▶ _Instructions for the task_:
Every line of the records below should be restated exactly.

▶ _Records_:

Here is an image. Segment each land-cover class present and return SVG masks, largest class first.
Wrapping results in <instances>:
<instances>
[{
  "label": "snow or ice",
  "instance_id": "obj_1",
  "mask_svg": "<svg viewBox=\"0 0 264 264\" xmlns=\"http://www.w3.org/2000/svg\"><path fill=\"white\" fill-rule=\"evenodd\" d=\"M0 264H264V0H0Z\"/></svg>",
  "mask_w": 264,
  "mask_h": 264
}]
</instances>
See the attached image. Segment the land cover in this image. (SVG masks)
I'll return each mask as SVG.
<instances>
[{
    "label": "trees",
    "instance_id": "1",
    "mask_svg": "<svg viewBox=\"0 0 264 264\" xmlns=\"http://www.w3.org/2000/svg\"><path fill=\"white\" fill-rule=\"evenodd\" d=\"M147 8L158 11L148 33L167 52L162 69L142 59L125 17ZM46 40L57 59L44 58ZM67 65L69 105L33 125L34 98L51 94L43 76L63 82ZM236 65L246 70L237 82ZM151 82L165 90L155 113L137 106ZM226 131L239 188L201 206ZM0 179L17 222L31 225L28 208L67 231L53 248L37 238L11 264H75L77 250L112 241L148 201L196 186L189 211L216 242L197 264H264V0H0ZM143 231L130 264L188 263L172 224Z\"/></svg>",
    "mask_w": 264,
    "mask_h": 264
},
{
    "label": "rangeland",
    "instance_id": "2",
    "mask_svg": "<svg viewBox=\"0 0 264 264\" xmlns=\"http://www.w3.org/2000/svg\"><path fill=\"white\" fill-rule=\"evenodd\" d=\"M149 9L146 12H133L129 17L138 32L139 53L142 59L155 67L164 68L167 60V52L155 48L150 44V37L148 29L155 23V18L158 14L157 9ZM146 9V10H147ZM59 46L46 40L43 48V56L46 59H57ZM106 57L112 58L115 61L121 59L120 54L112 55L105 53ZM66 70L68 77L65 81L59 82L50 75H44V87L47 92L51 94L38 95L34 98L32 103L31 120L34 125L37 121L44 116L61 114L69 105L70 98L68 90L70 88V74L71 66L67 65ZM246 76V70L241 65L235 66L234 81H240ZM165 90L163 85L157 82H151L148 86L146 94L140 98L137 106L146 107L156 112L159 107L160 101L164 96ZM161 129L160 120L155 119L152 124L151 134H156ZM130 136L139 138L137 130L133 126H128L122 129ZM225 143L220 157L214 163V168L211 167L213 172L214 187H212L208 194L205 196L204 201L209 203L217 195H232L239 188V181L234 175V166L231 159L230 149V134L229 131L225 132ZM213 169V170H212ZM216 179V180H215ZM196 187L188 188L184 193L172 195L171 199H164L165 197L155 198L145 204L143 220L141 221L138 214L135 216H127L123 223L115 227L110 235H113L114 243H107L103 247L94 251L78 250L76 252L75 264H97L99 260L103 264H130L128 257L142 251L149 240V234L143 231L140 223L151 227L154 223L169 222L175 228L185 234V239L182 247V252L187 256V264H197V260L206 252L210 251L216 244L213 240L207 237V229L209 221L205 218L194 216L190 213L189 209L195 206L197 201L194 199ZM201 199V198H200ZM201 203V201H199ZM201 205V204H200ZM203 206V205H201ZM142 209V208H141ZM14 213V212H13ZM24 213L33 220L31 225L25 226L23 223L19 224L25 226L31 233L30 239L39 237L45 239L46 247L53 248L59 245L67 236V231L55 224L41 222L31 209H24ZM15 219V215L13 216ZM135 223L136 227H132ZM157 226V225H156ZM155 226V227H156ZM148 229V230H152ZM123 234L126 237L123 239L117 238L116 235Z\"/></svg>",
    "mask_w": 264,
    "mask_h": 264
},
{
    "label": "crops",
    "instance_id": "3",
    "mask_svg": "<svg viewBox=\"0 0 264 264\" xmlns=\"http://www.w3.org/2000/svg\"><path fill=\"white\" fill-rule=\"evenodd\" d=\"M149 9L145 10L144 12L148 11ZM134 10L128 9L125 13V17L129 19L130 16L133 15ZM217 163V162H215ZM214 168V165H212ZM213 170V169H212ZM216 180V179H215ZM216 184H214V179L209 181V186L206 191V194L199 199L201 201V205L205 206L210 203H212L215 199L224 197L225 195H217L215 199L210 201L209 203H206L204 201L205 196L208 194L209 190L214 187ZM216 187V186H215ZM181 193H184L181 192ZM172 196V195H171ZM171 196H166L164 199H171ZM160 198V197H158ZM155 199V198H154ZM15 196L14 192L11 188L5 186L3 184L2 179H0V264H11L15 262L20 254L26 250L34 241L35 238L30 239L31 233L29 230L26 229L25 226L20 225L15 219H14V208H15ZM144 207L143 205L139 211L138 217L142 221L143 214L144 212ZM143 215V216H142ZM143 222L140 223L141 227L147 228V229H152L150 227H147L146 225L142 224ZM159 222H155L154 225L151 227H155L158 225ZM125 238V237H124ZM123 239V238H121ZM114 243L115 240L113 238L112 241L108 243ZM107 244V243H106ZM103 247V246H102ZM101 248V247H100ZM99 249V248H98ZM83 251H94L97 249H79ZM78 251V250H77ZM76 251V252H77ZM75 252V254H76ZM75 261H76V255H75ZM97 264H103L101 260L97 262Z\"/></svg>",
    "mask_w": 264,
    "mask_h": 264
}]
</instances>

▶ _Result below_:
Here is an image. Segment each land-cover class present and return SVG masks, largest class first.
Wrapping results in <instances>:
<instances>
[{
  "label": "snow or ice",
  "instance_id": "obj_1",
  "mask_svg": "<svg viewBox=\"0 0 264 264\" xmlns=\"http://www.w3.org/2000/svg\"><path fill=\"white\" fill-rule=\"evenodd\" d=\"M0 264H264V0H0Z\"/></svg>",
  "mask_w": 264,
  "mask_h": 264
}]
</instances>
See the attached image. Segment the land cover in this image. (SVG masks)
I'll return each mask as SVG.
<instances>
[{
    "label": "trees",
    "instance_id": "1",
    "mask_svg": "<svg viewBox=\"0 0 264 264\" xmlns=\"http://www.w3.org/2000/svg\"><path fill=\"white\" fill-rule=\"evenodd\" d=\"M147 8L158 11L148 33L167 52L162 69L142 59L125 17ZM46 40L57 59L44 58ZM67 65L69 105L33 125L34 98L51 94L43 76L63 82ZM236 65L246 70L237 82ZM151 82L165 90L155 113L137 106ZM226 131L239 188L201 206ZM0 179L17 222L31 225L28 208L67 231L53 248L37 238L11 264H75L77 250L112 241L148 201L196 186L189 211L216 242L197 264H264V0H0ZM143 231L130 264L188 263L172 224Z\"/></svg>",
    "mask_w": 264,
    "mask_h": 264
},
{
    "label": "rangeland",
    "instance_id": "2",
    "mask_svg": "<svg viewBox=\"0 0 264 264\" xmlns=\"http://www.w3.org/2000/svg\"><path fill=\"white\" fill-rule=\"evenodd\" d=\"M149 9L146 12H133L129 17L138 32L139 53L142 59L155 67L164 68L167 60V52L155 48L150 44V37L148 29L155 23V18L158 14L157 9ZM146 9V10H147ZM59 46L46 40L43 48V56L46 59H57ZM106 57L112 58L115 61L121 59L120 54L112 55L105 53ZM66 70L68 77L65 81L59 82L50 75H44V87L47 92L51 94L38 95L34 98L32 103L31 120L34 125L37 121L44 116L61 114L69 105L70 98L68 90L70 88V74L71 66L67 65ZM246 76V70L241 65L235 66L234 81H240ZM165 90L163 85L157 82H151L148 86L146 94L140 98L137 106L146 107L156 112L159 107L160 101L164 96ZM161 129L160 120L155 119L152 124L151 134H156ZM130 136L139 138L137 130L133 126H128L122 129ZM225 143L220 157L214 163V168L211 167L213 172L214 187H212L208 194L205 196L204 201L209 203L217 195H232L239 188V181L234 175V166L231 159L230 149V134L229 131L225 132ZM213 169V170H212ZM216 179V180H215ZM196 187L188 188L184 193L172 195L171 199H164L165 197L155 198L145 204L143 220L141 221L138 214L135 216H127L123 223L115 227L110 235H113L114 243H107L103 247L94 251L78 250L76 252L75 264H97L99 260L103 264H130L128 257L142 251L149 240V234L143 231L140 223L151 227L154 223L169 222L175 228L185 234V239L182 247V252L187 256V264H197V260L206 252L210 251L216 244L213 240L207 237V229L209 221L205 218L194 216L190 213L189 209L195 206L197 201L194 199ZM201 199V198H200ZM201 203V201H199ZM201 205V204H200ZM203 206V205H201ZM142 209V208H141ZM14 213V212H13ZM24 213L33 220L31 225L25 226L23 223L19 224L25 226L31 233L30 239L39 237L45 239L46 247L53 248L59 245L67 236V231L55 224L41 222L31 209H24ZM15 219V215L13 216ZM135 223L136 227H132ZM157 226V225H156ZM155 226V227H156ZM148 229V230H152ZM123 234L126 237L123 239L117 238L116 235Z\"/></svg>",
    "mask_w": 264,
    "mask_h": 264
},
{
    "label": "crops",
    "instance_id": "3",
    "mask_svg": "<svg viewBox=\"0 0 264 264\" xmlns=\"http://www.w3.org/2000/svg\"><path fill=\"white\" fill-rule=\"evenodd\" d=\"M149 9L145 10L144 12L148 11ZM134 10L128 9L125 13V17L129 19L130 16L133 15ZM217 163V162H215ZM214 168V165H212ZM213 170V169H212ZM216 180V179H215ZM216 184H214V179L209 181V186L206 191V194L199 199L201 201V205L205 206L210 203H212L215 199L224 197L225 195H217L215 199L210 201L209 203H206L204 201L205 196L208 194L209 190L214 187ZM216 187V186H215ZM181 193H184L181 192ZM172 196V195H171ZM171 196H166L164 199H171ZM160 198V197H158ZM155 199V198H154ZM15 196L14 192L11 188L5 186L3 184L2 179H0V264H11L15 262L20 254L26 250L34 241L35 238L30 239L31 233L29 230L26 229L25 226L20 225L15 219H14V208H15ZM144 207L143 205L139 211L138 217L142 221L143 214L144 212ZM143 215V216H142ZM143 222L140 223L141 227L147 228V229H152L150 227H147L146 225L142 224ZM159 222H155L154 225L151 227H155L158 225ZM125 238V237H124ZM123 239V238H121ZM114 243L115 240L113 238L112 241L108 243ZM107 244V243H106ZM103 247V246H102ZM101 248V247H100ZM99 249V248H98ZM83 251H94L97 249H79ZM78 251V250H77ZM76 251V252H77ZM75 252V254H76ZM75 261H76V255H75ZM97 264H103L101 260L97 262Z\"/></svg>",
    "mask_w": 264,
    "mask_h": 264
}]
</instances>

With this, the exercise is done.